> Source extract:
·····

With the arrangement shown in FIG. 8, however, clearances are generated in a peripheral region in the circle and a space is wasted. Also, with the arrangement shown in FIG. 9, the light emission parts 20 are made angularly even completely in a specific direction, so that light emission is conspicuous in the specific direction, not uniform and not visually beautiful. In this manner, with conventional illuminating lamps and indicating lamps, it is difficult to arrange the light emission parts 20 uniform in, for example, a circle and to manufacture lamps, in which emission points are aligned uniformly and visually beautifully.

[Patent Document 1] JP-A-2001-243822

DISCLOSURE OF THE INVENTION

[Problems that the Invention is to Solve]

The invention has been thought of in view of the technical background and has its object to provide a surface light source equipment, in which glitter and unevenness in brightness in a screen can be suppressed in case of being used for image display in liquid-crystal displays, etc.

Also, it is a further object of the invention to provide a surface light source equipment, in which respective light emission parts can be arranged uniform as a whole in case of fabricating a circular-shaped surface light source equipment.

[Means for Solving the Problems]

The invention provides a first surface light source equipment comprising a plurality of light sources arranged on a two-dimensional or a three-dimensional surface, wherein the light sources in respective positions are arranged regularly in two directions, and the direction of arrangement and intervals of the light sources are gradually varied according to movements along the direction of arrangement.

In an embodiment of the first surface light source equipment of the invention, a connection line connecting between the light sources is rotationally symmetric round a certain point, the direction of arrangement and intervals of the light sources are gradually varied according to a distance from the central point, and two directions of arrangement in a position among respective points are non-symmetrical about a line segment, which connects between the position and the central point.

The invention provides a second surface light source equipment comprising a plurality of light sources arranged on a two-dimensional or a three-dimensional surface, wherein the light sources in respective positions are arranged regularly in two directions, a connection line connecting between the light sources in a direction of arrangement makes a spiral round a certain point, and 0.55<Na/Nb<0.75 is met where Na and Nb (however, Na<Nb) indicate numbers of two kinds of spirals, which are different in sense.

·····

> To-do item A:
In the surface light source excerpt, what range must the ratio Na/Nb fall within for the second surface light source equipment?
The records have no connection to the text above them.

[Extracted records]
·····

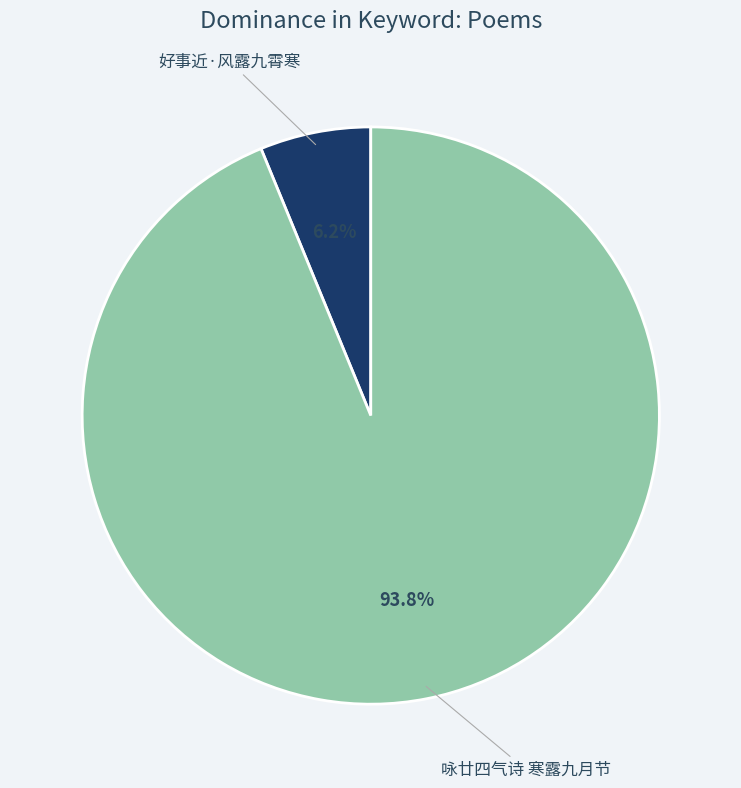

Which category has the smallest portion of the pie?

好事近·风露九霄寒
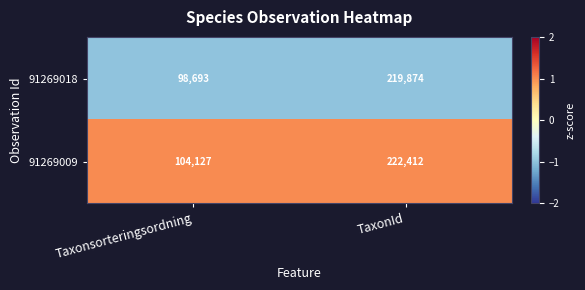

Reading left to right, extract all data points from this chart.

91269018: 98693	219874
91269009: 104127	222412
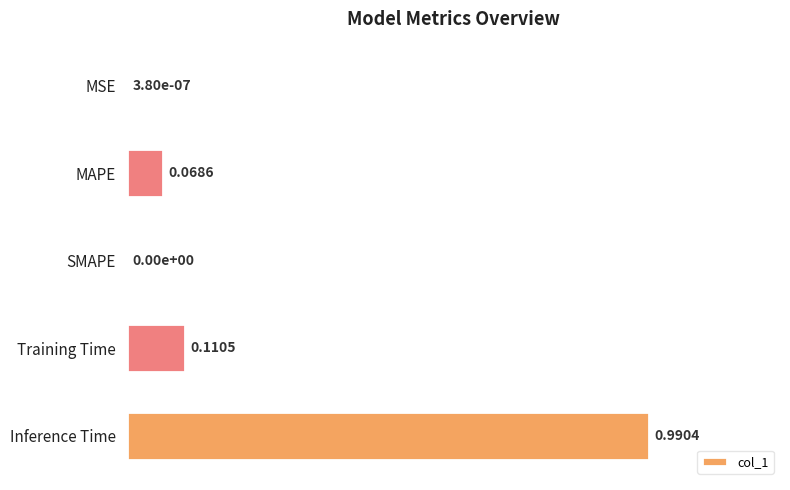

What is the change in value from MSE to Training Time?

+0.1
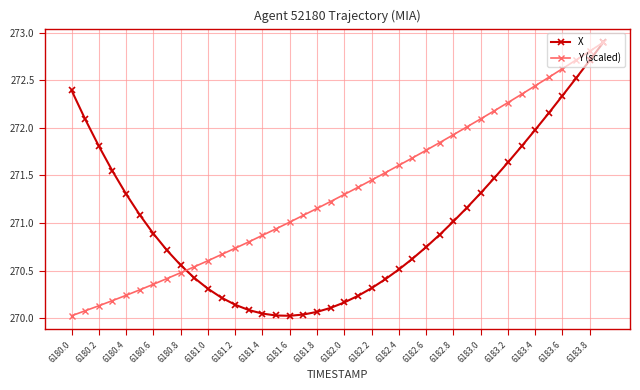

What is the difference between the second highest and second lowest values in the Y (scaled) series?

2.7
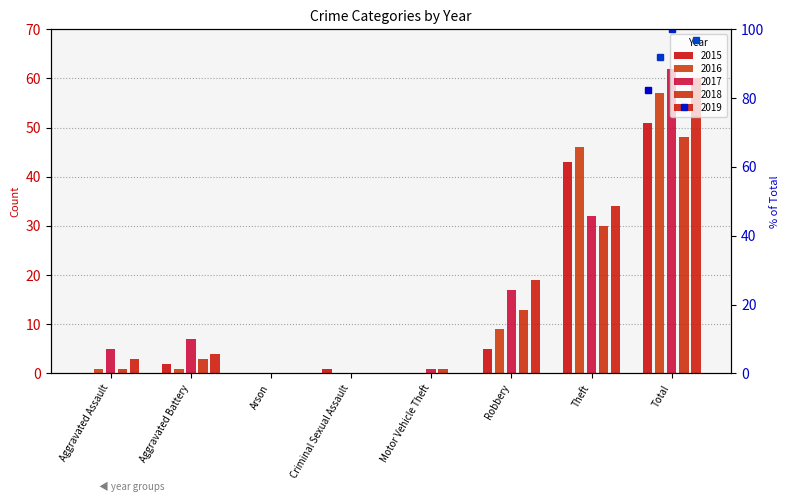

The value of 2015 at Theft is 10. True or false?

False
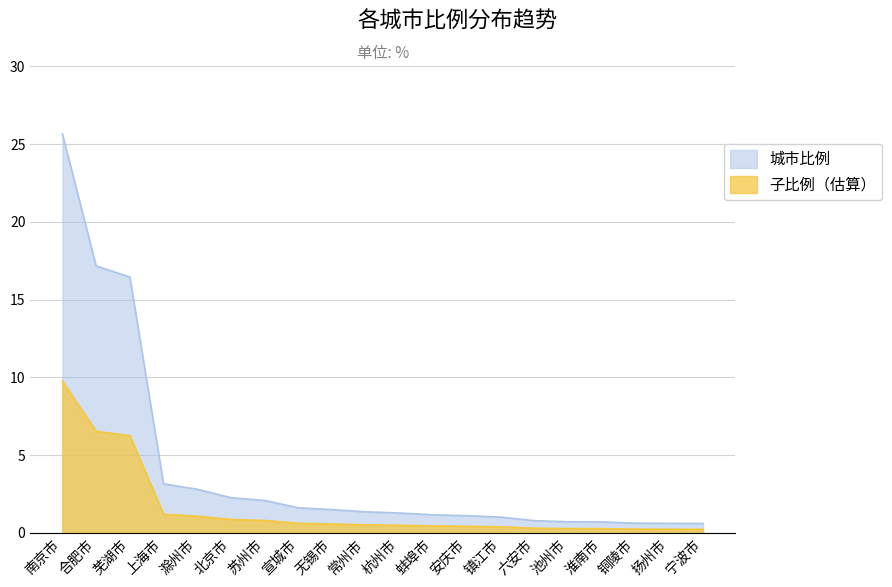

Does the chart have visible grid lines?

Yes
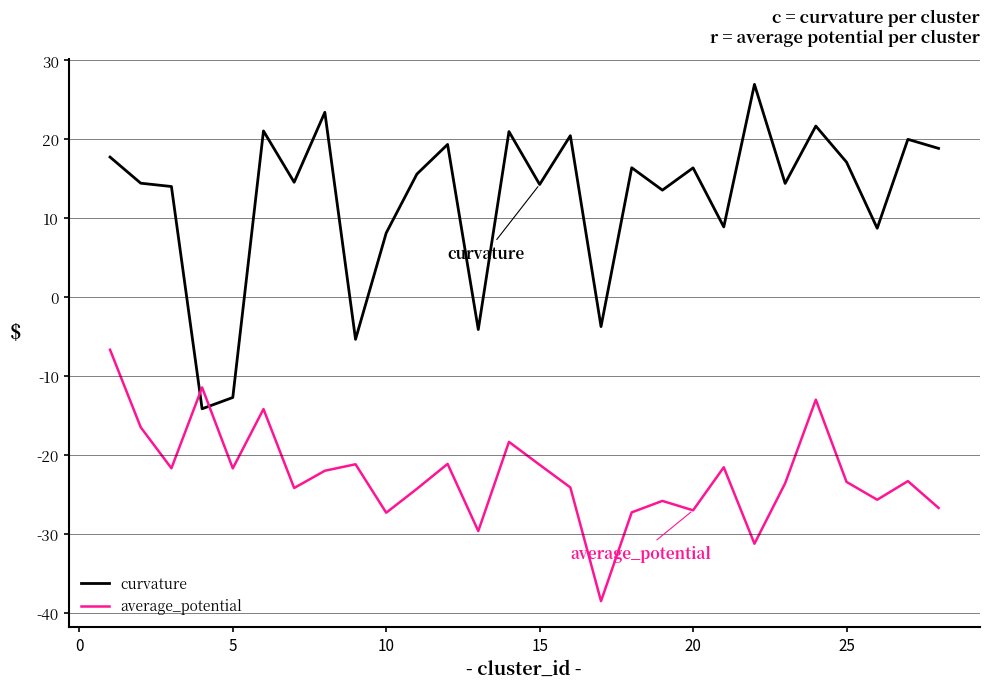

Which series has the largest total across all categories?

curvature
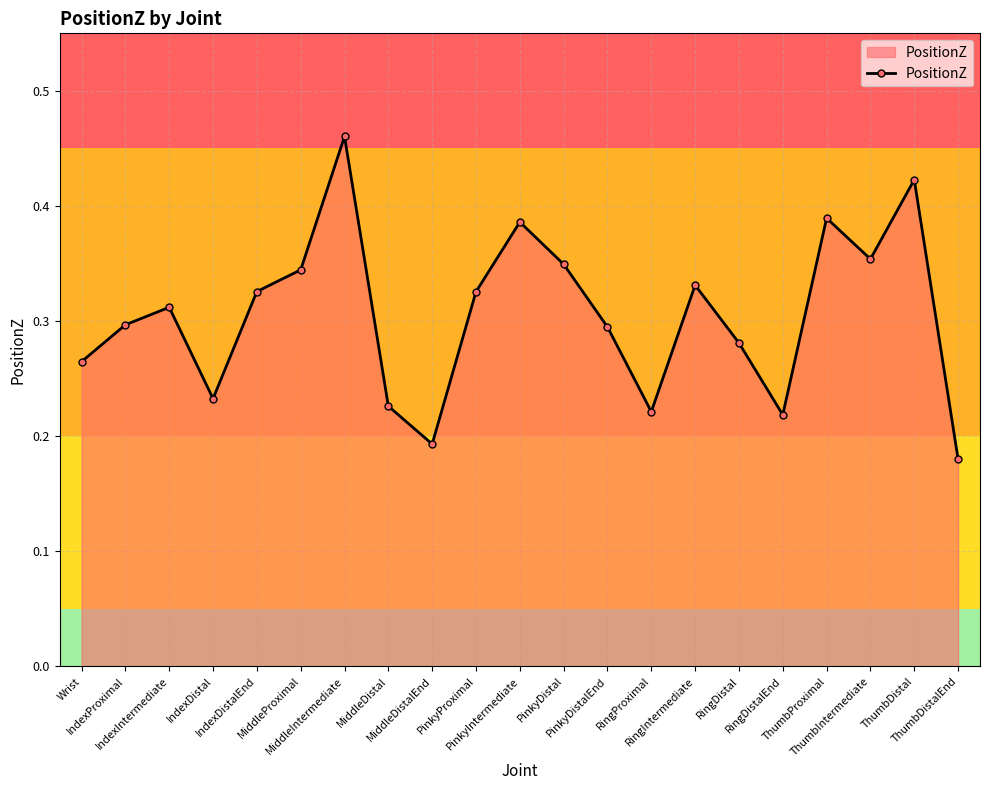

The chart shows a value of 0.1 at ThumbProximal. True or false?

False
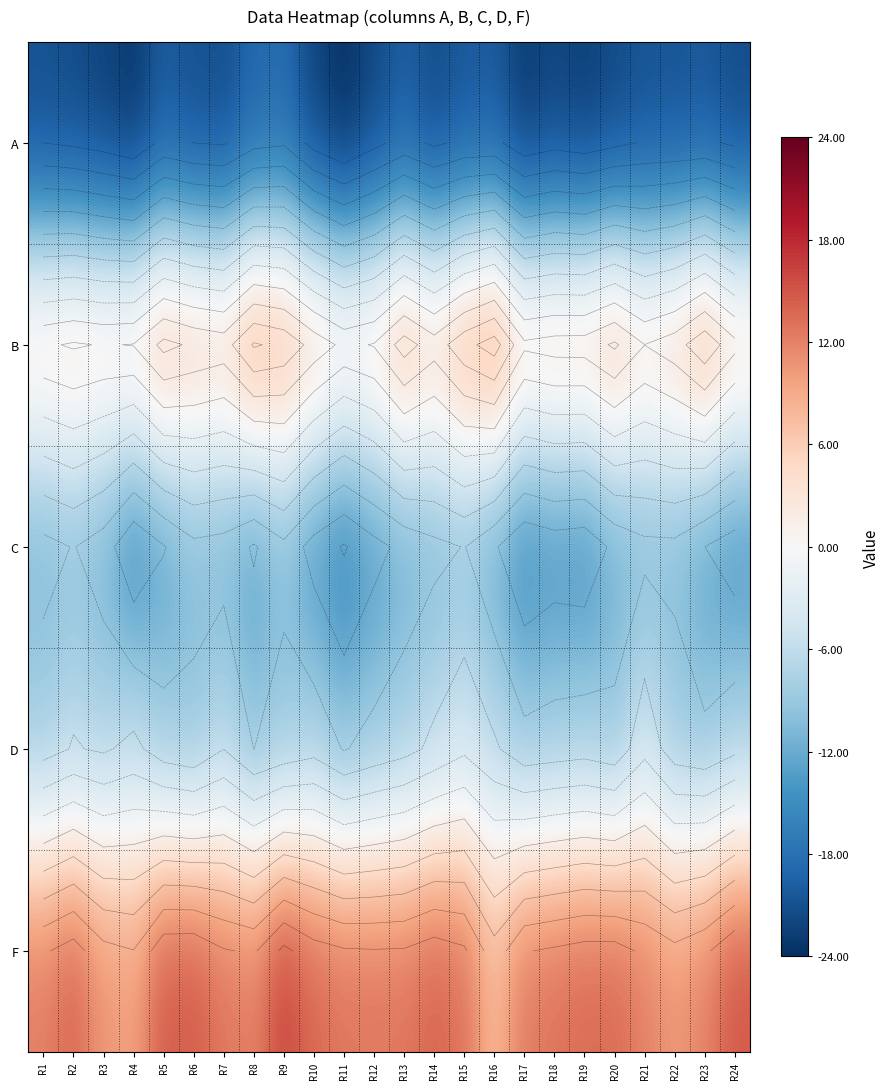

What is the sum of the C values at R19 and R8?

-27.7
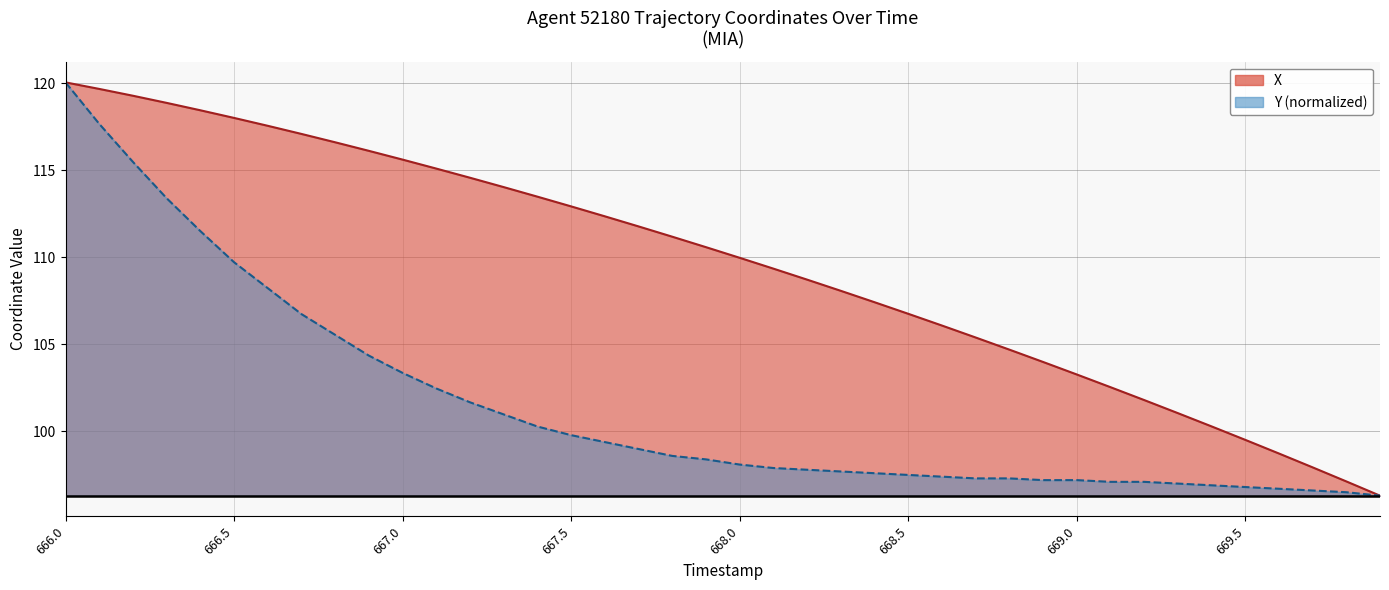

Reading right to left, extract all data points from this chart.

X: 96.3	97.1	97.9	98.7	99.5	100.3	101.0	101.8	102.5	103.3	104.0	104.7	105.4	106.1	106.8	107.4	108.1	108.7	109.3	110.0	110.6	111.2	111.8	112.4	112.9	113.5	114.0	114.6	115.1	115.6	116.1	116.6	117.1	117.6	118.0	118.4	118.9	119.3	119.7	120.0
Y: 96.3	96.5	96.6	96.7	96.8	96.9	97.0	97.1	97.1	97.2	97.2	97.3	97.3	97.4	97.5	97.6	97.7	97.8	97.9	98.1	98.4	98.6	99.0	99.4	99.8	100.3	101.0	101.7	102.5	103.4	104.3	105.5	106.7	108.2	109.7	111.5	113.4	115.5	117.7	120.0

·····

> To-do item B:
Please reproduce the records from the line containing "Does the chart have visible grid lines?" down through the end of the records, switching "chart" to "graph" and changing nothing else. Omit the pictures.

> Answer A:
It must satisfy 0.55 < Na/Nb < 0.75.

> Answer B:
Does the graph have visible grid lines?

Yes

Which series has the largest total across all categories?

curvature

The graph shows a value of 0.1 at ThumbProximal. True or false?

False

What is the sum of the C values at R19 and R8?

-27.7

Reading right to left, extract all data points from this graph.

X: 96.3	97.1	97.9	98.7	99.5	100.3	101.0	101.8	102.5	103.3	104.0	104.7	105.4	106.1	106.8	107.4	108.1	108.7	109.3	110.0	110.6	111.2	111.8	112.4	112.9	113.5	114.0	114.6	115.1	115.6	116.1	116.6	117.1	117.6	118.0	118.4	118.9	119.3	119.7	120.0
Y: 96.3	96.5	96.6	96.7	96.8	96.9	97.0	97.1	97.1	97.2	97.2	97.3	97.3	97.4	97.5	97.6	97.7	97.8	97.9	98.1	98.4	98.6	99.0	99.4	99.8	100.3	101.0	101.7	102.5	103.4	104.3	105.5	106.7	108.2	109.7	111.5	113.4	115.5	117.7	120.0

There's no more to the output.